======== RECORDED DATA

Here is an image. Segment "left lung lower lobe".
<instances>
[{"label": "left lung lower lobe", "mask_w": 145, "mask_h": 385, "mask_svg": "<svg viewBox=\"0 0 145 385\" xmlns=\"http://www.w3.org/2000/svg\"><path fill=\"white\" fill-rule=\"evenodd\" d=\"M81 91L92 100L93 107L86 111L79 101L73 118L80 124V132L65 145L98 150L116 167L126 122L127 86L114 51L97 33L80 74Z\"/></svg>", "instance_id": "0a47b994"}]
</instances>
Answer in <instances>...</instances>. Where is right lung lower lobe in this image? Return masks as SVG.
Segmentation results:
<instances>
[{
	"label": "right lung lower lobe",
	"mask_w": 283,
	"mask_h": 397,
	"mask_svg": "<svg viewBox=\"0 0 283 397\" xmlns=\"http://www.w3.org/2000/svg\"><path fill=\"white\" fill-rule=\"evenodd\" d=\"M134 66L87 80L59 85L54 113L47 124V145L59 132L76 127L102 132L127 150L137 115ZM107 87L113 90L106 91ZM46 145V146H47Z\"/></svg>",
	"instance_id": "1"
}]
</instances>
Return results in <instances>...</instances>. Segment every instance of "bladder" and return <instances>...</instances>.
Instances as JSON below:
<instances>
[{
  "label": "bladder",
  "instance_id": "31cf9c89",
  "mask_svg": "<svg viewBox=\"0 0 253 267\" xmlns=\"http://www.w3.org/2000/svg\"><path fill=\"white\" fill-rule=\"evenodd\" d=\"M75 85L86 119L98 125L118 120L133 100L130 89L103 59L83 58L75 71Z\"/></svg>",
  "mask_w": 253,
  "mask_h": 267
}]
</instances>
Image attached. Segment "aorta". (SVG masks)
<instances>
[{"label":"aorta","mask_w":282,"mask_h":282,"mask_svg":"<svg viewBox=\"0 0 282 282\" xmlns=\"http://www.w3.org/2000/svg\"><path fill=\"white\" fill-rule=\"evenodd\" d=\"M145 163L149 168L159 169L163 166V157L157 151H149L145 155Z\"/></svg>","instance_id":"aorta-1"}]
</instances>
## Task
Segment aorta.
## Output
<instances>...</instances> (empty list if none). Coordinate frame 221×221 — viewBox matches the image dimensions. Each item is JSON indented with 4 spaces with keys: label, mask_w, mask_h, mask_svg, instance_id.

================

## PROBLEM
Can you write out all the rows above again, swapping "Image attached" for "Scan attached" and changing nothing else?

## TASK SOLUTION
Here is an image. Segment "left lung lower lobe".
<instances>
[{"label": "left lung lower lobe", "mask_w": 145, "mask_h": 385, "mask_svg": "<svg viewBox=\"0 0 145 385\" xmlns=\"http://www.w3.org/2000/svg\"><path fill=\"white\" fill-rule=\"evenodd\" d=\"M81 91L92 100L93 107L86 111L79 101L73 118L80 124V132L65 145L98 150L116 167L126 122L127 86L114 51L97 33L80 74Z\"/></svg>", "instance_id": "0a47b994"}]
</instances>
Answer in <instances>...</instances>. Where is right lung lower lobe in this image? Return masks as SVG.
Segmentation results:
<instances>
[{
	"label": "right lung lower lobe",
	"mask_w": 283,
	"mask_h": 397,
	"mask_svg": "<svg viewBox=\"0 0 283 397\" xmlns=\"http://www.w3.org/2000/svg\"><path fill=\"white\" fill-rule=\"evenodd\" d=\"M134 66L87 80L59 85L54 113L47 124V145L59 132L76 127L102 132L127 150L137 115ZM107 87L113 90L106 91ZM46 145V146H47Z\"/></svg>",
	"instance_id": "1"
}]
</instances>
Return results in <instances>...</instances>. Segment every instance of "bladder" and return <instances>...</instances>.
Instances as JSON below:
<instances>
[{
  "label": "bladder",
  "instance_id": "31cf9c89",
  "mask_svg": "<svg viewBox=\"0 0 253 267\" xmlns=\"http://www.w3.org/2000/svg\"><path fill=\"white\" fill-rule=\"evenodd\" d=\"M75 85L86 119L98 125L118 120L133 100L130 89L103 59L83 58L75 71Z\"/></svg>",
  "mask_w": 253,
  "mask_h": 267
}]
</instances>
Scan attached. Segment "aorta". (SVG masks)
<instances>
[{"label":"aorta","mask_w":282,"mask_h":282,"mask_svg":"<svg viewBox=\"0 0 282 282\" xmlns=\"http://www.w3.org/2000/svg\"><path fill=\"white\" fill-rule=\"evenodd\" d=\"M145 163L149 168L159 169L163 166V157L157 151H149L145 155Z\"/></svg>","instance_id":"aorta-1"}]
</instances>
## Task
Segment aorta.
## Output
<instances>...</instances> (empty list if none). Coordinate frame 221×221 — viewBox matches the image dimensions. Each item is JSON indented with 4 spaces with keys: label, mask_w, mask_h, mask_svg, instance_id.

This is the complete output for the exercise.